WarNav: An Autonomous Driving Benchmark for Segmentation of Navigable Zones in War Scenes
Marc-Emmanuel Coupvent des Graviers, Hejer Ammar, Christophe Guettier, Yann Dumortier, Romaric Audigier
TL;DR
WarNav introduces a real-world, war-zone semantic segmentation benchmark aimed at robust navigability for autonomous ground vehicles under data-scarce, ethically constrained conditions. Built from the DATTALION repository, WarNav emphasizes frugality in annotation by annotating a small subset of validation/test images while keeping the training set unannotated, and it defines a tailored wmIoU metric that prioritizes near-field navigable regions.
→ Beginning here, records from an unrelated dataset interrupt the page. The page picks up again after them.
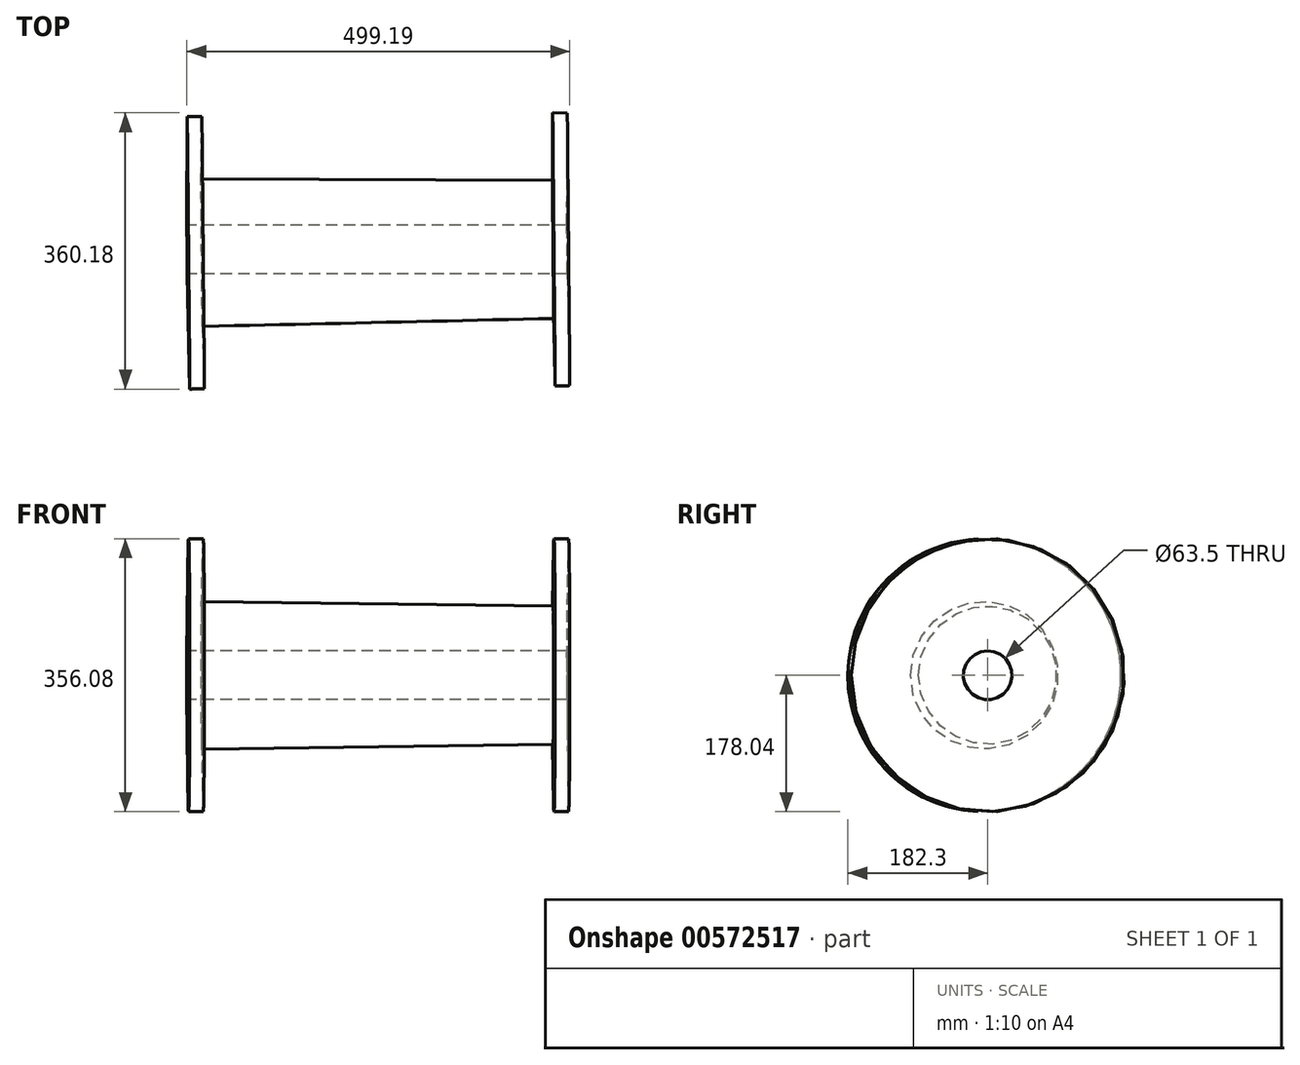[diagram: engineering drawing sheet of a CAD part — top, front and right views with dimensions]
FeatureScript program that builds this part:
annotation { "Feature Type Name" : "Feature", "Feature Type Description" : "" }
export const myFeature = defineFeature(function(context is Context, id is Id, definition is map)
    precondition{}
    {
        {
            var Q0;
            Q0=qCreatedBy(makeId("Top.planeOp"),FACE);
            var sketch = newSketch(context, id + "F0", { "sketchPlane" : qUnion([Q0])});
            skLineSegment(sketch, "E0", {"start": v(-288.14, -4.55) * mm, "end": v(-284.11, -182.3) * mm});
            skLineSegment(sketch, "E1", {"start": v(-284.11, -182.3) * mm, "end": v(-265.07, -181.87) * mm});
            skLineSegment(sketch, "E2", {"start": v(192.17, -178.19) * mm, "end": v(211.21, -177.75) * mm});
            skLineSegment(sketch, "E3", {"start": v(211.21, -177.75) * mm, "end": v(207.19, 0) * mm});
            skLineSegment(sketch, "E4", {"start": v(-144.1, 0) * mm, "end": v(264.8, 0) * mm, "construction": true});
            skLineSegment(sketch, "E5", {"start": v(192.17, -178.19) * mm, "end": v(190.18, -90.23) * mm});
            skLineSegment(sketch, "E6", {"start": v(190.18, -90.23) * mm, "end": v(-267.9, -100.6) * mm});
            skLineSegment(sketch, "E7", {"start": v(-265.07, -181.87) * mm, "end": v(-267.9, -100.6) * mm});
            skLineSegment(sketch, "E8", {"start": v(-288.14, -4.55) * mm, "end": v(207.19, 0) * mm});
            skSolve(sketch);
        }
        {
            var Q0;
            Q0=makeQuery(id+"F0.imprint","IMPRINT",FACE,{"disambiguationData":[TD([[makeQuery(id+"F0.imprint","IMPRINT",EDGE,{"derivedFrom":sQuery(id+"F0.wireOp",EDGE,"E0")}),1.0]])]});
            var Q1;
            Q1=sQuery(id+"F0.wireOp",EDGE,"E8");
            revolve(context, id + "F1", {"entities" : qUnion([Q0]), "axis" : qUnion([Q1]), "revolveType" : RevolveType.FULL});
        }
        {
            var Q0;
            Q0=qCreatedBy(makeId("Right.planeOp"),FACE);
            var sketch = newSketch(context, id + "F2", { "sketchPlane" : qUnion([Q0])});
            skCircle(sketch, "E9", {"center": v(0, 0) * mm, "radius": 31.75 * mm});
            skSolve(sketch);
        }
        {
            var Q0;
            Q0 = qSketchRegion(id + "F2", true);
            extrude(context, id + "F3", {"entities" : qUnion([Q0]), "operationType" : NewBodyOperationType.REMOVE, "endBound" : BoundingType.THROUGH_ALL, "depth" : 25.4 * mm, "offsetDistance" : 25.4 * mm, "hasSecondDirection" : true, "secondDirectionBound" : SecondDirectionBoundingType.THROUGH_ALL, "secondDirectionOppositeDirection" : true, "secondDirectionDepth" : 25.4 * mm});
        }
    });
The authors benchmark multiple models trained on urban datasets, analyze cross-domain generalization, and demonstrate that fusing Cityscapes, RUGD, and Earthquake data yields the best WarNav performance, highlighting the value of diverse outdoor domain knowledge for destruction-era environments. The work provides open data and methodological guidance for future research in extreme deployment contexts, and points to unsupervised domain adaptation as a promising avenue to further close the domain gap with minimal annotation. Overall, WarNav advances safe autonomous navigation in conflict-affected environments by offering a standardized, frugal evaluation framework and actionable insights for robust perception under severe data constraints.
Abstract
We introduce WarNav, a novel real-world dataset constructed from images of the open-source DATTALION repository, specifically tailored to enable the development and benchmarking of semantic segmentation models for autonomous ground vehicle navigation in unstructured, conflict-affected environments. This dataset addresses a critical gap between conventional urban driving resources and the unique operational scenarios encountered by unmanned systems in hazardous and damaged war-zones. We detail the methodological challenges encountered, ranging from data heterogeneity to ethical considerations, providing guidance for future efforts that target extreme operational contexts. To establish performance references, we report baseline results on WarNav using several state-of-the-art semantic segmentation models trained on structured urban scenes. We further analyse the impact of training data environments and propose a first step towards effective navigability in challenging environments with the constraint of having no annotation of the targeted images. Our goal is to foster impactful research that enhances the robustness and safety of autonomous vehicles in high-risk scenarios while being frugal in annotated data.